Fuzz-Tone! Distorsioni! Drone! Questi ed altri articoli altrettanto succosi sono compresi nel delirante e colorato pacchetto natalizio degli ultimi cinque anni di rock in California!
I nomi ormai sono celebri: Thee Oh Sees, Ty Segall, White Fence, ma assieme a loro centinaia di band più o meno conosciute che orbitano a dovuta distanza. Più si parla di una scena rock spezzettata, più la deriva psychedelic-garage-drone diventa un imperativo categorico. Dalle fusioni free jazz della Squadra Omega al garage delle volte in salsa kosmic degli In Zaire anche nel nostro paese questa tendenza ha creato dei mostri meravigliosi, delineando un filo ancora molto sottile (perché non supportato dalla visione storico-critica che arriverà tra qualche anno) tra Europa e America nel modo di riprendere certi stilemi dei sixties e sintetizzarli nel caos contemporaneo.
Bene, Jeffrey Novak in sostanza con tutto questo centra poco o niente.
Novak è di Nashville, fiera capitale del Tennessee, terra dall’humus country piuttosto che psichedelico. E non è un caso se la sua rielaborazione degli input californiani sia lontana dai lancinanti feedback di “Slaughterhouse” (2012) di Segall, dalla psichedelia moderata dei The Mallard e di White Fence, e ovviamente lontanissima dalla genialità irrequieta di John Dwyer e dei suoi Thee Oh Sees.
Novak è una piccola scheggia pop all’interno della psichedelia contemporanea, capace di riprendere il filo dei Beatles mischiandolo con Syd Barrett senza alcuna abrasione dovuta al contatto.
Quest’anno è uscito “Lemon” del buon Novak, ma dato che le mie riserve sono a secco più o meno da sempre mi sono accontentato di acquistare il suo album dell’anno scorso, ovvero: “Baron In The Trees” (il titolo è la celebre traduzione inglese de “Il Barone Rampante” di Calvino).
In Baron la fa da padrone l’acidità di Barrett (presente sopratutto nella performance vocale), ma la musica è molto pop prima ancora che rock. Eppure nella sua confezione abbellita di archi (Parlor Tricks) di rimandi floydiani esagerati, di pezzi impacchettati ad arte (Watch Yourself Go) di hit accattivanti (Here Comes Snakeman) quello che rimane è poco ma ben organizzato.

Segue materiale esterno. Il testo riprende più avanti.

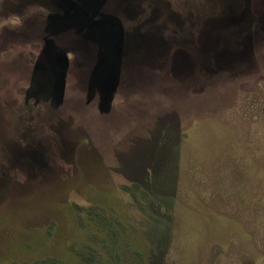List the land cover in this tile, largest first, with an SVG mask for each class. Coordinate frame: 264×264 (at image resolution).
I'll return each instance as SVG.
<instances>
[{"label": "rangeland", "instance_id": "obj_1", "mask_svg": "<svg viewBox=\"0 0 264 264\" xmlns=\"http://www.w3.org/2000/svg\"><path fill=\"white\" fill-rule=\"evenodd\" d=\"M0 264H264V0H0Z\"/></svg>", "mask_w": 264, "mask_h": 264}, {"label": "flooded vegetation", "instance_id": "obj_2", "mask_svg": "<svg viewBox=\"0 0 264 264\" xmlns=\"http://www.w3.org/2000/svg\"><path fill=\"white\" fill-rule=\"evenodd\" d=\"M19 112V114H22L23 112L21 111H18ZM22 121V120H21ZM22 123H23V121H22ZM30 125H32V124H30ZM33 127V126H32ZM27 129H29V128H26V127H21L20 129H19V131H18V133L21 135L20 137H21V139H22V134L25 132V131H27ZM33 129H34V127H33Z\"/></svg>", "mask_w": 264, "mask_h": 264}, {"label": "trees", "instance_id": "obj_3", "mask_svg": "<svg viewBox=\"0 0 264 264\" xmlns=\"http://www.w3.org/2000/svg\"><path fill=\"white\" fill-rule=\"evenodd\" d=\"M101 218H102V216H101ZM94 258H95L94 256L88 255V257L86 259H84V260H86L88 263H91L92 261H94Z\"/></svg>", "mask_w": 264, "mask_h": 264}]
</instances>
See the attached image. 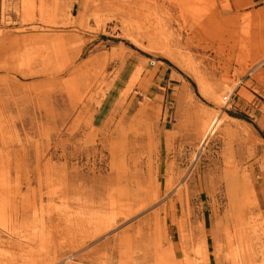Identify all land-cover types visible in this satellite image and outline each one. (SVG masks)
Returning <instances> with one entry per match:
<instances>
[{
    "label": "rangeland",
    "instance_id": "obj_1",
    "mask_svg": "<svg viewBox=\"0 0 264 264\" xmlns=\"http://www.w3.org/2000/svg\"><path fill=\"white\" fill-rule=\"evenodd\" d=\"M259 18L229 0H0V264H229L239 231L264 264Z\"/></svg>",
    "mask_w": 264,
    "mask_h": 264
},
{
    "label": "crops",
    "instance_id": "obj_2",
    "mask_svg": "<svg viewBox=\"0 0 264 264\" xmlns=\"http://www.w3.org/2000/svg\"><path fill=\"white\" fill-rule=\"evenodd\" d=\"M229 2L231 5V9L236 11L241 17L243 15H254V17L260 16V20L258 22H264V0H229ZM254 45H264V40L261 42H256L254 43ZM164 74L167 79L166 83L163 86L169 90L174 85V83L171 82H178V79L172 78L171 73H167L166 71L164 72ZM148 75L150 76H145L146 80H152V83L155 85V81H153V79L157 80L158 76L155 74V72L148 73ZM151 75L154 77H152ZM256 176L258 206L264 218V168L259 171Z\"/></svg>",
    "mask_w": 264,
    "mask_h": 264
},
{
    "label": "bare ground",
    "instance_id": "obj_3",
    "mask_svg": "<svg viewBox=\"0 0 264 264\" xmlns=\"http://www.w3.org/2000/svg\"><path fill=\"white\" fill-rule=\"evenodd\" d=\"M132 2H130L129 3V6H132V4H131ZM128 4V3H127ZM131 4V5H130ZM123 5V4H122ZM125 6V5H124ZM128 7V6H127ZM126 7V8H127ZM125 9V8H124ZM141 9V8H140ZM127 11V10H126ZM133 11V10H132ZM145 11V10H144ZM141 12H142V10H141ZM138 13H140L139 11H138ZM143 13V12H142ZM145 13V12H144ZM141 15V14H140ZM143 16H144V14H143ZM147 16V15H146ZM227 92V91H226ZM229 93V92H228ZM229 95V94H228ZM225 96H227V95H225ZM226 98V97H225ZM227 98H228V96H227ZM219 118H218V116H214L213 118H212V122L207 126V127H205V129H204V131L202 132L203 134H202V136H206L210 131H211V129L214 127V125H216V123H217V120H218ZM142 190V189H141ZM140 190V191H141ZM168 189H166V191H167ZM158 198V197H157ZM165 206H164V208H163V211L162 212H165ZM160 212V211H159ZM156 214L158 215L159 213L158 212H156ZM253 230V229H252ZM255 232V231H254ZM253 233V232H252ZM232 237V236H231ZM249 235H246V231L245 232H241V231H239L237 234H235V236H234V238L232 239V238H229V241H228V246L231 248V247H234L233 249H237L236 251H237V253L236 254H234V251L232 252V251H230L229 252V254L232 256L231 257V260H230V262H229V264H246V263H248V261H249V259H250V257H249V250H250V248H252V246H251V244L250 243H252L251 241L250 242H248L249 241ZM257 237V236H256ZM258 239V238H257ZM196 240V239H195ZM252 240V239H251ZM236 243H235V242ZM233 242L236 244V245H234L233 244ZM202 243V242H201ZM198 244H200V243H198ZM201 245V244H200ZM200 247V246H199ZM185 248V247H184ZM182 250V249H181ZM238 251H239V253H238ZM194 253H196L195 255H198V257L200 256V255H204V256H206L207 257V246H206V241L204 240L203 241V243H202V246L198 249V248H196V251H194ZM260 258V257H259ZM200 259V258H199ZM261 259V258H260ZM207 260H208V258H207ZM199 261V260H198ZM203 261V260H202ZM205 262H207V261H205Z\"/></svg>",
    "mask_w": 264,
    "mask_h": 264
},
{
    "label": "built area",
    "instance_id": "obj_4",
    "mask_svg": "<svg viewBox=\"0 0 264 264\" xmlns=\"http://www.w3.org/2000/svg\"><path fill=\"white\" fill-rule=\"evenodd\" d=\"M150 64H151V65H154V64H155V62H153V61H152V62H150Z\"/></svg>",
    "mask_w": 264,
    "mask_h": 264
},
{
    "label": "trees",
    "instance_id": "obj_5",
    "mask_svg": "<svg viewBox=\"0 0 264 264\" xmlns=\"http://www.w3.org/2000/svg\"><path fill=\"white\" fill-rule=\"evenodd\" d=\"M238 118H240V117H238Z\"/></svg>",
    "mask_w": 264,
    "mask_h": 264
}]
</instances>
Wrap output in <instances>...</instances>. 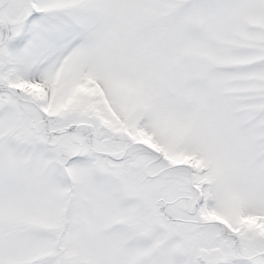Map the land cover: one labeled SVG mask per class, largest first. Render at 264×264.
Here are the masks:
<instances>
[{"label": "snow or ice", "instance_id": "obj_1", "mask_svg": "<svg viewBox=\"0 0 264 264\" xmlns=\"http://www.w3.org/2000/svg\"><path fill=\"white\" fill-rule=\"evenodd\" d=\"M0 264H264V0H0Z\"/></svg>", "mask_w": 264, "mask_h": 264}]
</instances>
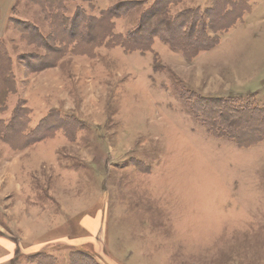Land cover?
Returning <instances> with one entry per match:
<instances>
[{"label":"rangeland","instance_id":"1","mask_svg":"<svg viewBox=\"0 0 264 264\" xmlns=\"http://www.w3.org/2000/svg\"><path fill=\"white\" fill-rule=\"evenodd\" d=\"M161 1L170 18L219 2L66 0L57 26L35 0H0L14 80L0 108V264H264V141L215 137L192 107L196 95L264 107V82L225 59L238 36L191 63L172 51L162 23L143 21ZM143 23L149 51L108 40ZM22 128L48 136L14 149Z\"/></svg>","mask_w":264,"mask_h":264},{"label":"trees","instance_id":"2","mask_svg":"<svg viewBox=\"0 0 264 264\" xmlns=\"http://www.w3.org/2000/svg\"><path fill=\"white\" fill-rule=\"evenodd\" d=\"M35 1L42 8L51 11L49 15L54 19L57 26L65 24L66 18L61 12L65 8L64 3L66 0ZM220 2L221 0H219L217 7L214 9H208L203 12L191 10L190 15L185 13L170 18L164 7L165 1H161L157 5L158 9L154 7L143 16V21L149 24L154 21L161 22L163 25L162 40L169 45L172 51L182 53L185 60L191 63L199 53L215 48L220 41L221 35L229 31L248 10L245 0H228L223 8L225 11L221 10L224 3L221 5ZM228 7L230 8L229 10H227ZM144 25L143 23L135 28L127 36V39L117 36L116 39L112 28H110L108 40L114 45L122 47L127 52L139 51L143 53L149 51L150 46L142 44L141 37L146 31L145 28H147ZM176 28H178L179 32L178 34H173L172 30ZM150 34L153 36L159 35L158 32H151ZM148 38L150 36H147ZM0 57L2 56L0 55ZM45 64L46 62L42 64V68H47L48 64ZM13 82L11 75L5 74L3 64L0 62V84L5 83L4 86H0V108L5 104L9 94H12ZM6 87L8 89H5ZM237 102L233 97L212 98L196 95L192 107L194 116H197L208 132L215 137H226L236 142L240 148H248L264 141V107H259L252 103L244 105V103L239 104ZM16 109L18 110L16 111ZM16 109L15 112H17L18 117L24 122L27 110L18 107ZM59 127L61 126L59 125ZM19 133L21 136L19 140L13 138V143L15 141L20 142L14 149H20L23 145L36 143L48 136L47 131L43 129L36 131V134L31 131L26 134L22 128L16 135ZM81 259H84V256Z\"/></svg>","mask_w":264,"mask_h":264},{"label":"crops","instance_id":"3","mask_svg":"<svg viewBox=\"0 0 264 264\" xmlns=\"http://www.w3.org/2000/svg\"><path fill=\"white\" fill-rule=\"evenodd\" d=\"M245 2L248 10L229 31L221 35L223 39L231 34L238 36L227 50L230 57L225 59L230 60L233 73L239 77L247 75L251 79H262L264 82V0ZM85 226L91 232L97 229L92 221H87Z\"/></svg>","mask_w":264,"mask_h":264}]
</instances>
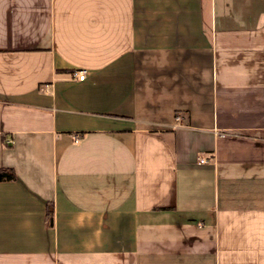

Alla costante ricerca della melodia orecchiabile Novak riesce sempre a fare centro, condensando in mezz’ora (sì, è un album piuttosto breve) piccole perle pop di ottima fattura. Per quanto mi riguarda considerando che iniziò con una spiacevole fusione di garage e glam con i suoi Cheap Time, e considerando un White Fence già ridondante col poco convincente “Cyclops Reap” e la deriva acustica che, per quanto ben confezionata, fa addormentare al terzo minuto di Mikal Cronin in “MCII”, credo che Novak andrebbe rivalutato tra le seconde linee, postulando che la panchina è il luogo che gli compete.